• Passage to read
Who needs a logic analyzer? You do! If you enjoy working with electronics, a good logic analyzer is an indispensable tool. It lets you examine exactly what’s happening with your data signals, so you can troubleshoot problems quickly or reverse-engineer unknown protocols. Developing digital electronics without a logic analyzer is like navigating without a map.

In decades past, logic analyzers were bulky and expensive purpose-built machines from companies like Hewlett Packard. There’s still a place for such high-end equipment, but today most engineers can get everything they need from a small USB device that costs just a few hundred dollars. Saleae is one of the better-known names here, but it’s a crowded market with many worthy competitors. Which one is right for you?

 
Hello Zeroplus

Today I’ll take a look at an example of the Zeroplus “Logic Cube” series. Zeroplus is based in Taiwan, and their logic analyzer products have a good reputation among Taiwanese IT companies, but are less well known in the West. Full disclosure: Zeroplus sent me a demo unit for the purpose of this review. What you’ll read below are my own unfiltered opinions of the hardware’s strengths and weaknesses.

• Set exercise
Resume the Zeroplus logic analyzer review from its final sentence and keep writing in the same voice.

• Given information
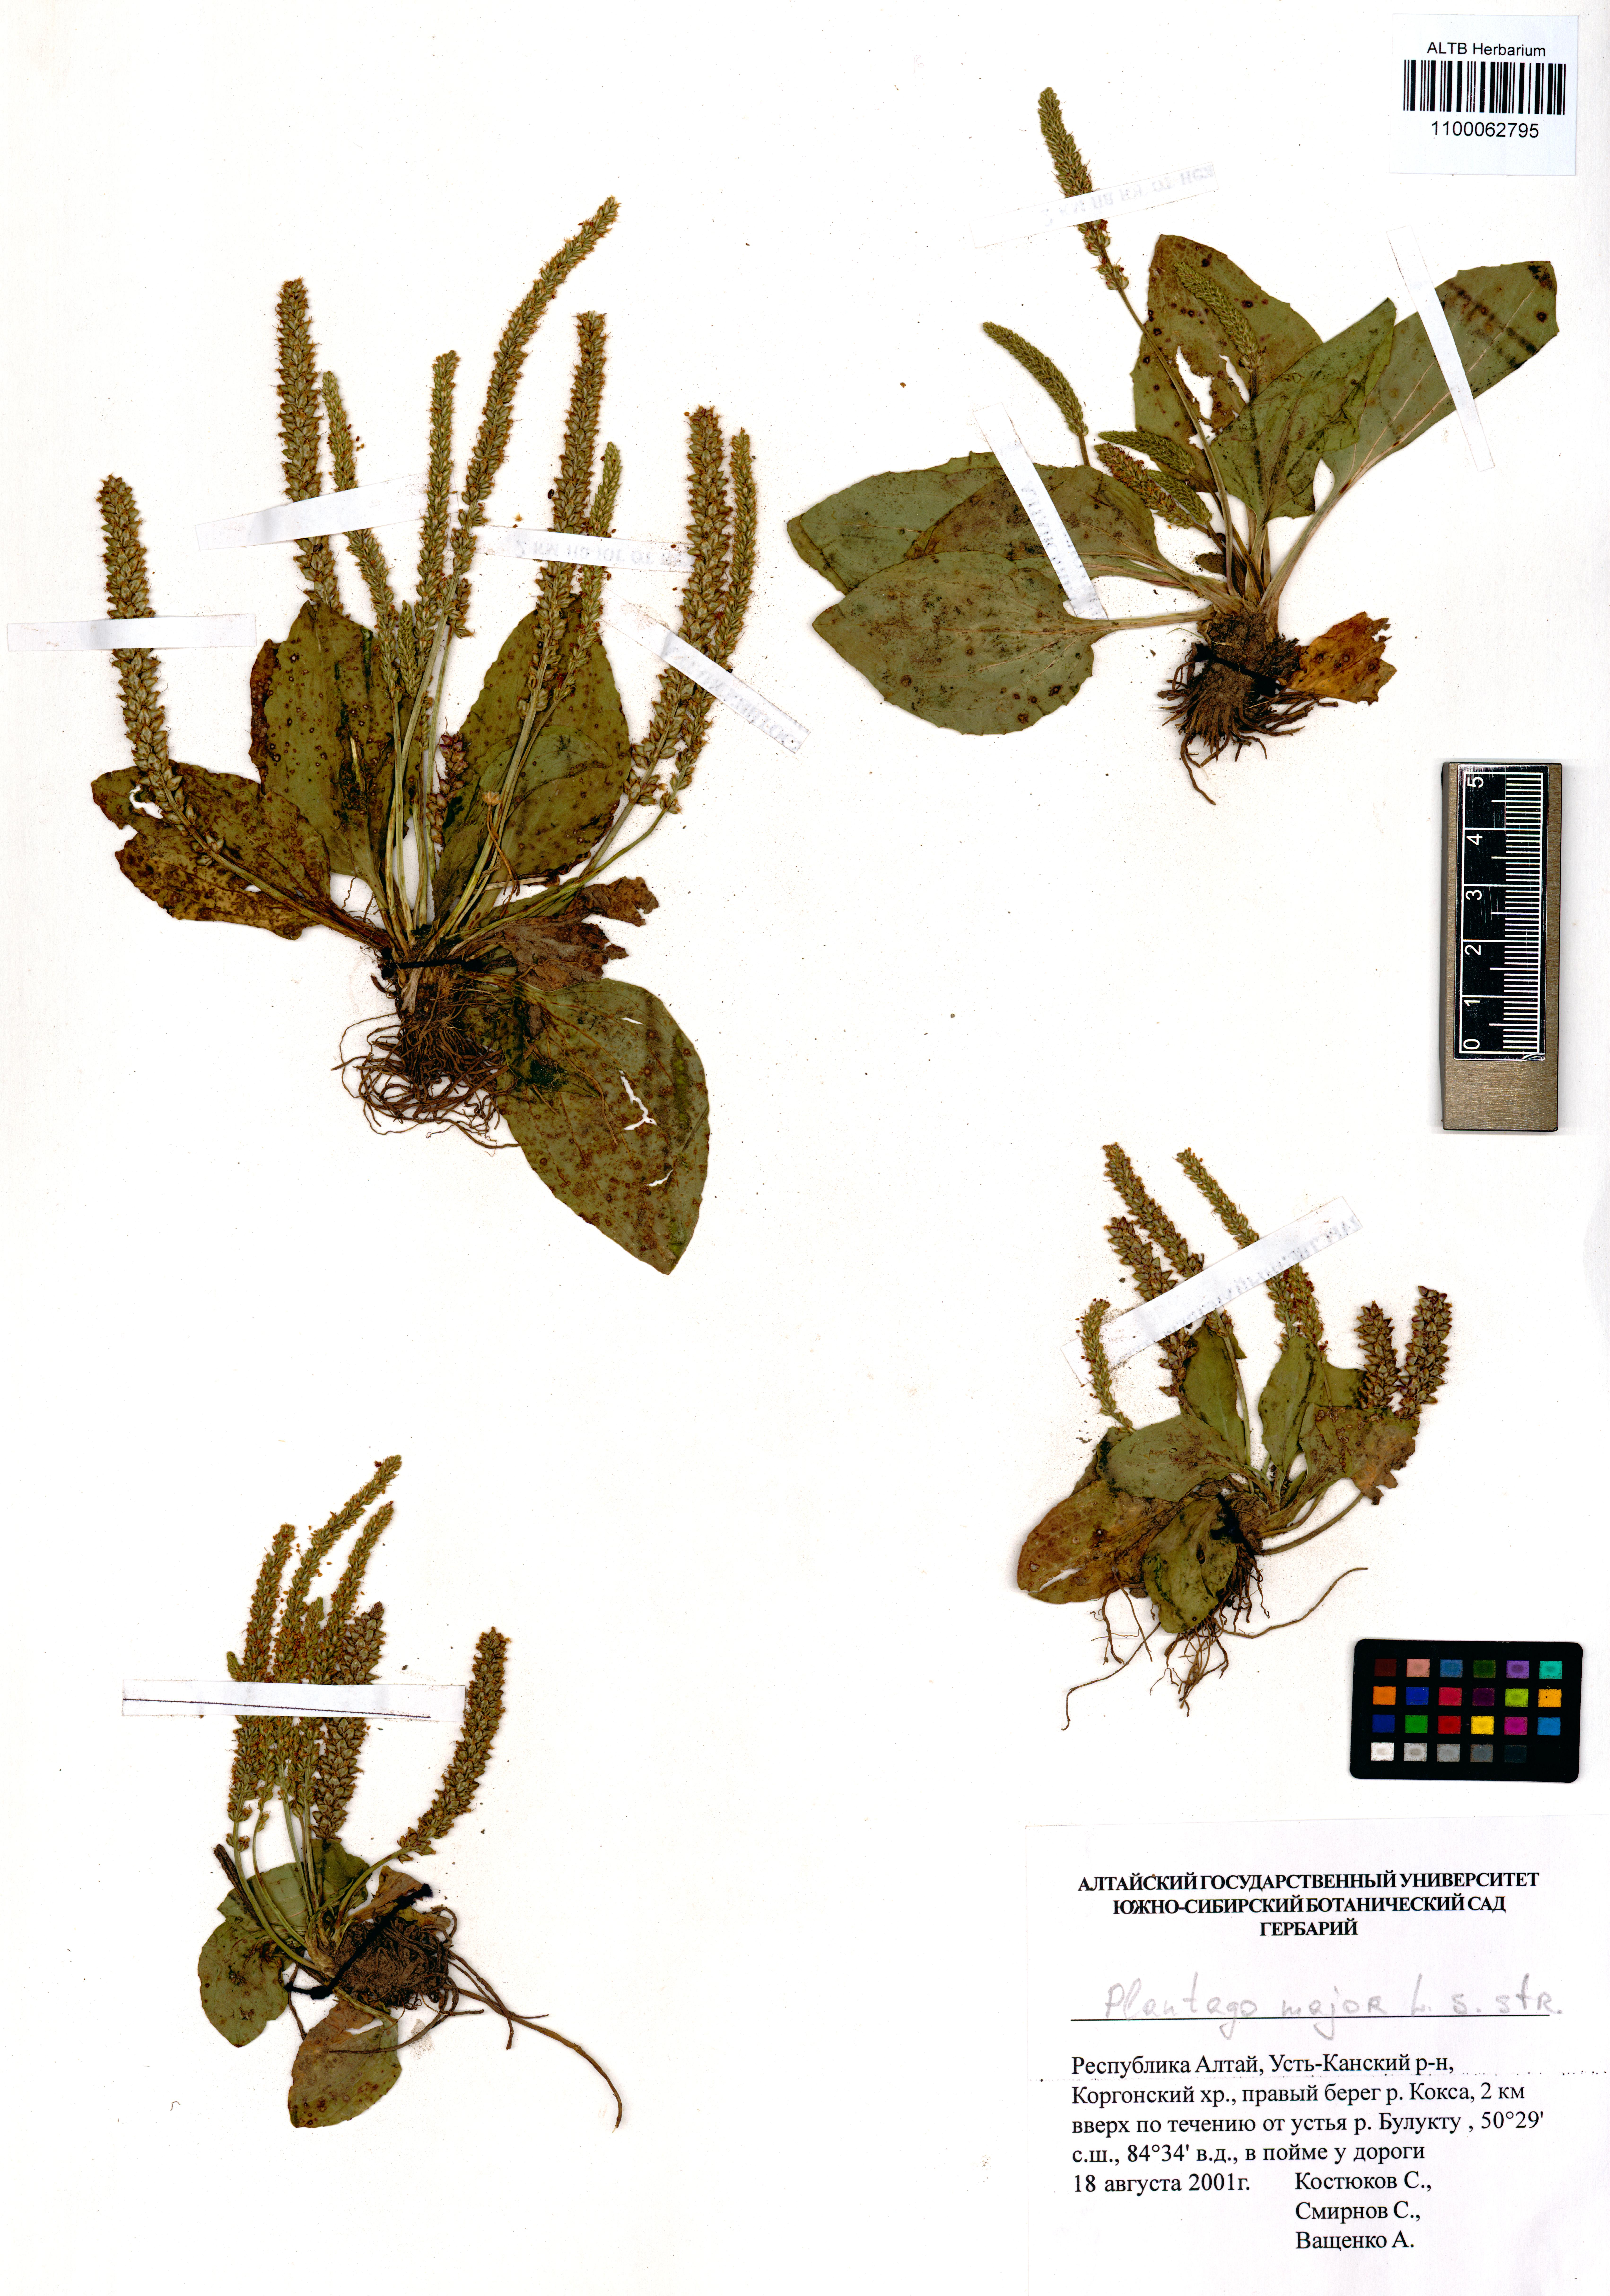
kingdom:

• Task result
The members of this product family are buffered logic analyzers, with a few megabits of high speed on-board memory for storing the captured sample data. This is the more traditional approach to designing a logic analyzer, and it provides some advantages versus the on-the-fly USB streaming approach used by Saleae and other similar low-cost logic analyzers. Buffered LAs aren’t reliant on the PC’s USB bandwidth, so they can capture many channels at high sample rates without fear of saturating the USB link and losing data. The tradeoff is that buffered LAs have finite storage space, so the maximum amount of data that can be captured is limited. Data compression helps, but once the on-board memory is full, signal acquisition stops. In contrast, streaming LAs support “infinite” capture sizes limited only by the PC’s available RAM and disk space, but have limited bandwidth.

The Zeroplus logic analyzers in this Logic Cube series are commonly called “LAP-C” for the common prefix in all of their model numbers, and you’ll find the most pertinent resources on the web by searching for this term. LAP-C models are sold in seven different versions, differing mainly in the number of channels and amount of on-board memory. For this review, I tested the top of the line LAP-C 322000, with a retail price of $1699 in the United States. Here are the specs:

Logic Analyzer: Zeroplus LAP-C 322000
Number of Channels: 32
Sample Memory: 64 Mbits (2 Mbits per channel)
Max Sample Rate: 200 MHz
Vinput of Testing Channels: -30V to +30V DC
Retail Price: USD $1699

In comparison, the mid-range members of the LAP-C family pare back the number of channels and memory size in exchange for lower prices. For example, LAP-C 16064 is 16 channels / 1 Mbit / 100 MHz for $249, and LAP-C 16128 is 16 channels / 4 Mbits / 200 MHz for $399.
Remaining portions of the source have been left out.